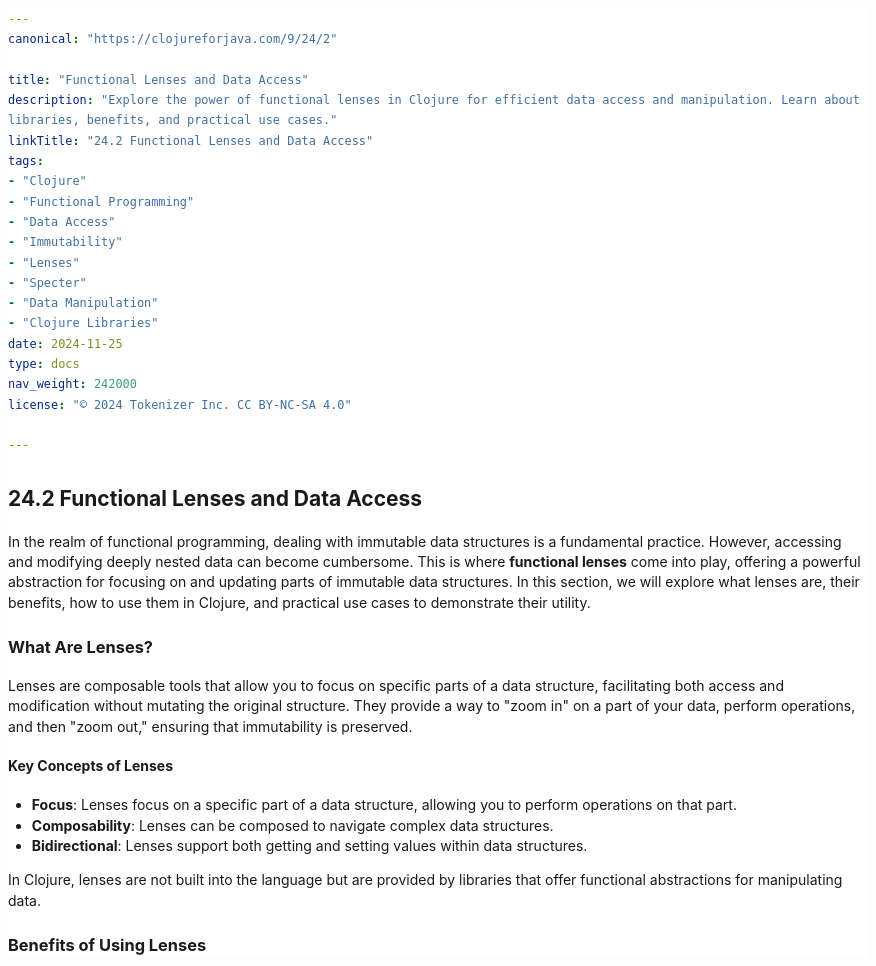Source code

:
 ```yaml
---
canonical: "https://clojureforjava.com/9/24/2"

title: "Functional Lenses and Data Access"
description: "Explore the power of functional lenses in Clojure for efficient data access and manipulation. Learn about libraries, benefits, and practical use cases."
linkTitle: "24.2 Functional Lenses and Data Access"
tags:
- "Clojure"
- "Functional Programming"
- "Data Access"
- "Immutability"
- "Lenses"
- "Specter"
- "Data Manipulation"
- "Clojure Libraries"
date: 2024-11-25
type: docs
nav_weight: 242000
license: "© 2024 Tokenizer Inc. CC BY-NC-SA 4.0"

---
```


## 24.2 Functional Lenses and Data Access

In the realm of functional programming, dealing with immutable data structures is a fundamental practice. However, accessing and modifying deeply nested data can become cumbersome. This is where **functional lenses** come into play, offering a powerful abstraction for focusing on and updating parts of immutable data structures. In this section, we will explore what lenses are, their benefits, how to use them in Clojure, and practical use cases to demonstrate their utility.

### What Are Lenses?

Lenses are composable tools that allow you to focus on specific parts of a data structure, facilitating both access and modification without mutating the original structure. They provide a way to "zoom in" on a part of your data, perform operations, and then "zoom out," ensuring that immutability is preserved.

#### Key Concepts of Lenses

- **Focus**: Lenses focus on a specific part of a data structure, allowing you to perform operations on that part.
- **Composability**: Lenses can be composed to navigate complex data structures.
- **Bidirectional**: Lenses support both getting and setting values within data structures.

In Clojure, lenses are not built into the language but are provided by libraries that offer functional abstractions for manipulating data.

### Benefits of Using Lenses
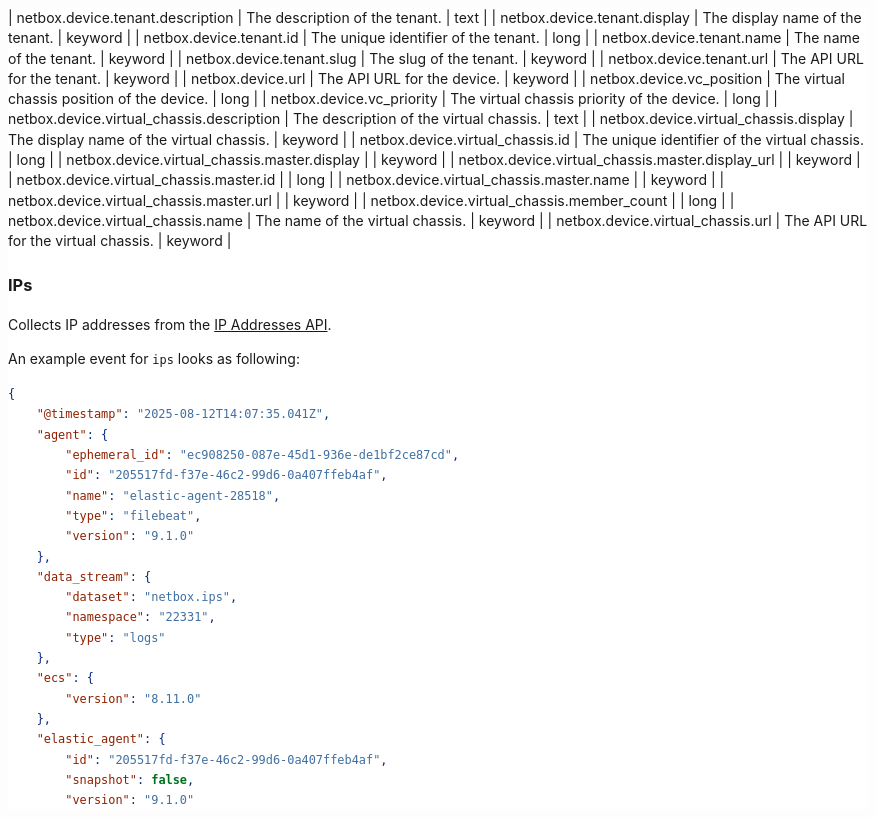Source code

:| netbox.device.tenant.description | The description of the tenant. | text |
| netbox.device.tenant.display | The display name of the tenant. | keyword |
| netbox.device.tenant.id | The unique identifier of the tenant. | long |
| netbox.device.tenant.name | The name of the tenant. | keyword |
| netbox.device.tenant.slug | The slug of the tenant. | keyword |
| netbox.device.tenant.url | The API URL for the tenant. | keyword |
| netbox.device.url | The API URL for the device. | keyword |
| netbox.device.vc_position | The virtual chassis position of the device. | long |
| netbox.device.vc_priority | The virtual chassis priority of the device. | long |
| netbox.device.virtual_chassis.description | The description of the virtual chassis. | text |
| netbox.device.virtual_chassis.display | The display name of the virtual chassis. | keyword |
| netbox.device.virtual_chassis.id | The unique identifier of the virtual chassis. | long |
| netbox.device.virtual_chassis.master.display |  | keyword |
| netbox.device.virtual_chassis.master.display_url |  | keyword |
| netbox.device.virtual_chassis.master.id |  | long |
| netbox.device.virtual_chassis.master.name |  | keyword |
| netbox.device.virtual_chassis.master.url |  | keyword |
| netbox.device.virtual_chassis.member_count |  | long |
| netbox.device.virtual_chassis.name | The name of the virtual chassis. | keyword |
| netbox.device.virtual_chassis.url | The API URL for the virtual chassis. | keyword |


### IPs

Collects IP addresses from the [IP Addresses API](https://demo.netbox.dev/api/schema/swagger-ui/#/ipam/ipam_ip_addresses_list).

An example event for `ips` looks as following:

```json
{
    "@timestamp": "2025-08-12T14:07:35.041Z",
    "agent": {
        "ephemeral_id": "ec908250-087e-45d1-936e-de1bf2ce87cd",
        "id": "205517fd-f37e-46c2-99d6-0a407ffeb4af",
        "name": "elastic-agent-28518",
        "type": "filebeat",
        "version": "9.1.0"
    },
    "data_stream": {
        "dataset": "netbox.ips",
        "namespace": "22331",
        "type": "logs"
    },
    "ecs": {
        "version": "8.11.0"
    },
    "elastic_agent": {
        "id": "205517fd-f37e-46c2-99d6-0a407ffeb4af",
        "snapshot": false,
        "version": "9.1.0"
```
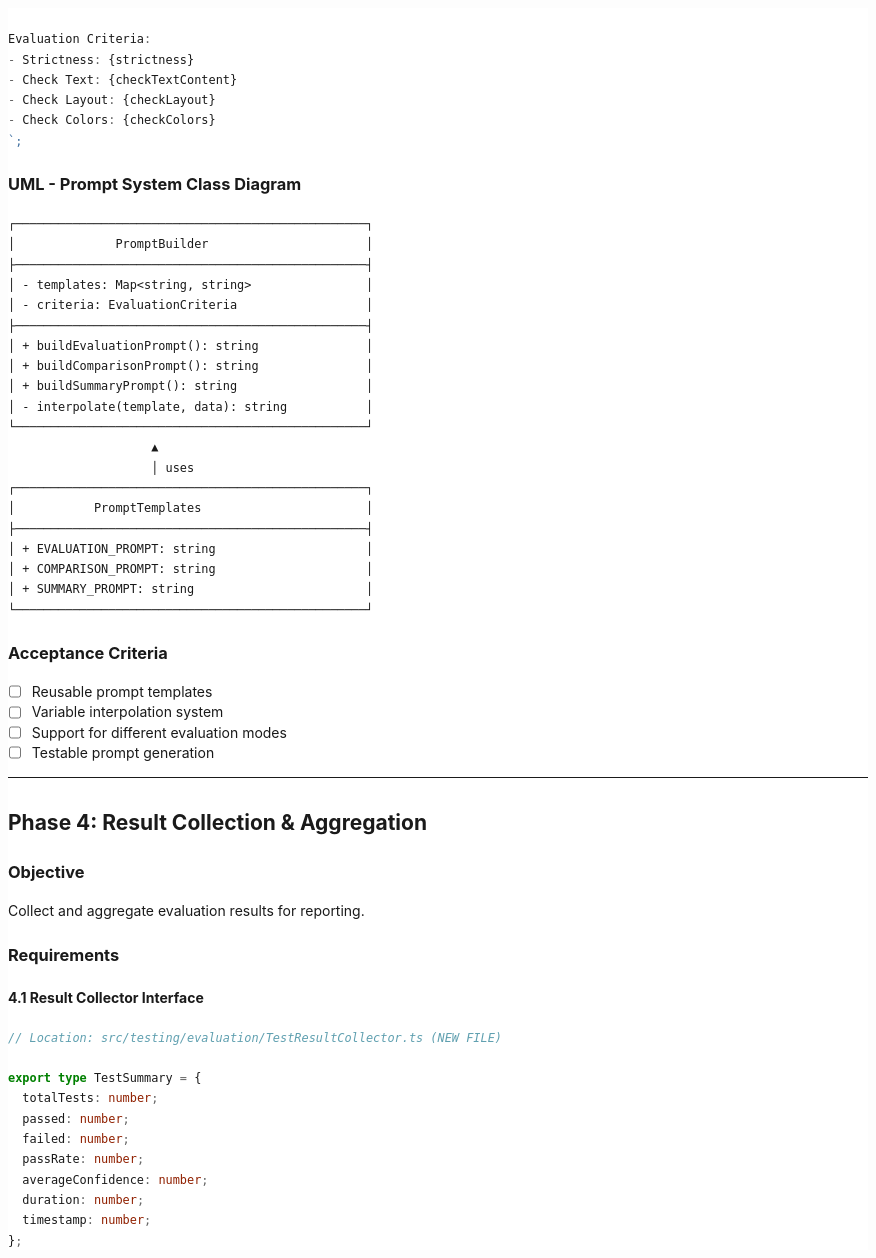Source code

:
```typescript

Evaluation Criteria:
- Strictness: {strictness}
- Check Text: {checkTextContent}
- Check Layout: {checkLayout}
- Check Colors: {checkColors}
`;
```

### UML - Prompt System Class Diagram
```
┌─────────────────────────────────────────────────┐
│              PromptBuilder                      │
├─────────────────────────────────────────────────┤
│ - templates: Map<string, string>                │
│ - criteria: EvaluationCriteria                  │
├─────────────────────────────────────────────────┤
│ + buildEvaluationPrompt(): string               │
│ + buildComparisonPrompt(): string               │
│ + buildSummaryPrompt(): string                  │
│ - interpolate(template, data): string           │
└─────────────────────────────────────────────────┘
                    ▲
                    │ uses
┌─────────────────────────────────────────────────┐
│           PromptTemplates                       │
├─────────────────────────────────────────────────┤
│ + EVALUATION_PROMPT: string                     │
│ + COMPARISON_PROMPT: string                     │
│ + SUMMARY_PROMPT: string                        │
└─────────────────────────────────────────────────┘
```

### Acceptance Criteria
- [ ] Reusable prompt templates
- [ ] Variable interpolation system
- [ ] Support for different evaluation modes
- [ ] Testable prompt generation

---

## Phase 4: Result Collection & Aggregation

### Objective
Collect and aggregate evaluation results for reporting.

### Requirements

#### 4.1 Result Collector Interface
```typescript
// Location: src/testing/evaluation/TestResultCollector.ts (NEW FILE)

export type TestSummary = {
  totalTests: number;
  passed: number;
  failed: number;
  passRate: number;
  averageConfidence: number;
  duration: number;
  timestamp: number;
};

```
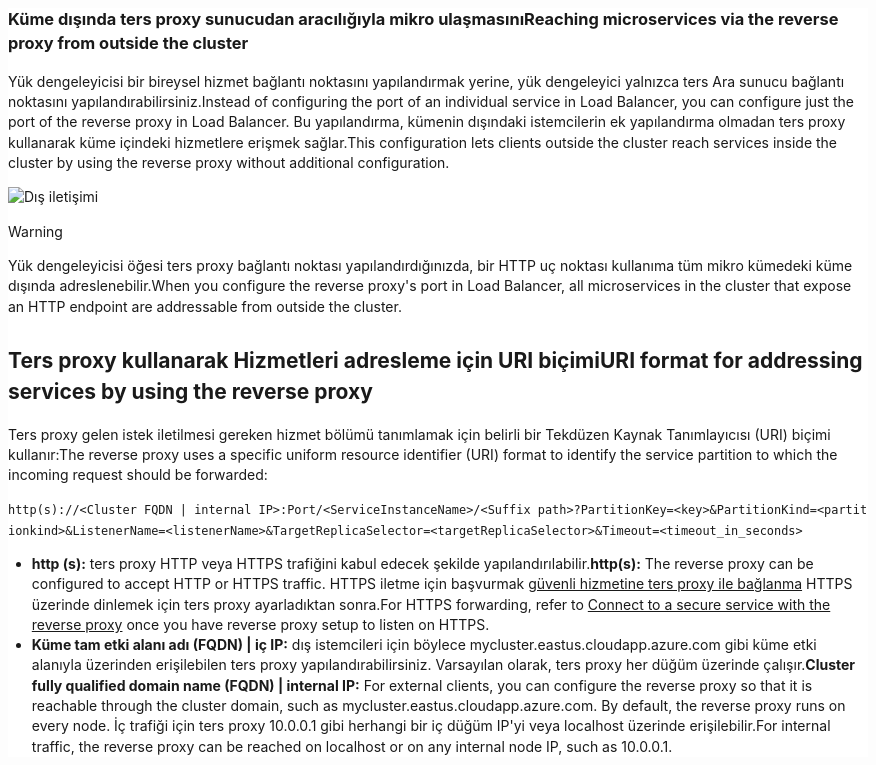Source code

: ### <a name="reaching-microservices-via-the-reverse-proxy-from-outside-the-cluster"></a><span data-ttu-id="a4db8-126">Küme dışında ters proxy sunucudan aracılığıyla mikro ulaşmasını</span><span class="sxs-lookup"><span data-stu-id="a4db8-126">Reaching microservices via the reverse proxy from outside the cluster</span></span>
<span data-ttu-id="a4db8-127">Yük dengeleyicisi bir bireysel hizmet bağlantı noktasını yapılandırmak yerine, yük dengeleyici yalnızca ters Ara sunucu bağlantı noktasını yapılandırabilirsiniz.</span><span class="sxs-lookup"><span data-stu-id="a4db8-127">Instead of configuring the port of an individual service in Load Balancer, you can configure just the port of the reverse proxy in Load Balancer.</span></span> <span data-ttu-id="a4db8-128">Bu yapılandırma, kümenin dışındaki istemcilerin ek yapılandırma olmadan ters proxy kullanarak küme içindeki hizmetlere erişmek sağlar.</span><span class="sxs-lookup"><span data-stu-id="a4db8-128">This configuration lets clients outside the cluster reach services inside the cluster by using the reverse proxy without additional configuration.</span></span>

![Dış iletişimi][0]

> [!WARNING]
> <span data-ttu-id="a4db8-130">Yük dengeleyicisi öğesi ters proxy bağlantı noktası yapılandırdığınızda, bir HTTP uç noktası kullanıma tüm mikro kümedeki küme dışında adreslenebilir.</span><span class="sxs-lookup"><span data-stu-id="a4db8-130">When you configure the reverse proxy's port in Load Balancer, all microservices in the cluster that expose an HTTP endpoint are addressable from outside the cluster.</span></span>
>
>


## <a name="uri-format-for-addressing-services-by-using-the-reverse-proxy"></a><span data-ttu-id="a4db8-131">Ters proxy kullanarak Hizmetleri adresleme için URI biçimi</span><span class="sxs-lookup"><span data-stu-id="a4db8-131">URI format for addressing services by using the reverse proxy</span></span>
<span data-ttu-id="a4db8-132">Ters proxy gelen istek iletilmesi gereken hizmet bölümü tanımlamak için belirli bir Tekdüzen Kaynak Tanımlayıcısı (URI) biçimi kullanır:</span><span class="sxs-lookup"><span data-stu-id="a4db8-132">The reverse proxy uses a specific uniform resource identifier (URI) format to identify the service partition to which the incoming request should be forwarded:</span></span>

```
http(s)://<Cluster FQDN | internal IP>:Port/<ServiceInstanceName>/<Suffix path>?PartitionKey=<key>&PartitionKind=<partitionkind>&ListenerName=<listenerName>&TargetReplicaSelector=<targetReplicaSelector>&Timeout=<timeout_in_seconds>
```

* <span data-ttu-id="a4db8-133">**http (s):** ters proxy HTTP veya HTTPS trafiğini kabul edecek şekilde yapılandırılabilir.</span><span class="sxs-lookup"><span data-stu-id="a4db8-133">**http(s):** The reverse proxy can be configured to accept HTTP or HTTPS traffic.</span></span> <span data-ttu-id="a4db8-134">HTTPS iletme için başvurmak [güvenli hizmetine ters proxy ile bağlanma](service-fabric-reverseproxy-configure-secure-communication.md) HTTPS üzerinde dinlemek için ters proxy ayarladıktan sonra.</span><span class="sxs-lookup"><span data-stu-id="a4db8-134">For HTTPS forwarding, refer to [Connect to a secure service with the reverse proxy](service-fabric-reverseproxy-configure-secure-communication.md) once you have reverse proxy setup to listen on HTTPS.</span></span>
* <span data-ttu-id="a4db8-135">**Küme tam etki alanı adı (FQDN) | iç IP:** dış istemcileri için böylece mycluster.eastus.cloudapp.azure.com gibi küme etki alanıyla üzerinden erişilebilen ters proxy yapılandırabilirsiniz. Varsayılan olarak, ters proxy her düğüm üzerinde çalışır.</span><span class="sxs-lookup"><span data-stu-id="a4db8-135">**Cluster fully qualified domain name (FQDN) | internal IP:** For external clients, you can configure the reverse proxy so that it is reachable through the cluster domain, such as mycluster.eastus.cloudapp.azure.com. By default, the reverse proxy runs on every node.</span></span> <span data-ttu-id="a4db8-136">İç trafiği için ters proxy 10.0.0.1 gibi herhangi bir iç düğüm IP'yi veya localhost üzerinde erişilebilir.</span><span class="sxs-lookup"><span data-stu-id="a4db8-136">For internal traffic, the reverse proxy can be reached on localhost or on any internal node IP, such as 10.0.0.1.</span></span>

[0]: ./media/service-fabric-reverseproxy/external-communication.png
[1]: ./media/service-fabric-reverseproxy/internal-communication.png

=======

### EXERCISE AIM
The expected result is every line above containing the string "unique".

### PROBLEM SOLUTION
| netbox.device.tenant.id | The unique identifier of the tenant. | long |
| netbox.device.virtual_chassis.id | The unique identifier of the virtual chassis. | long |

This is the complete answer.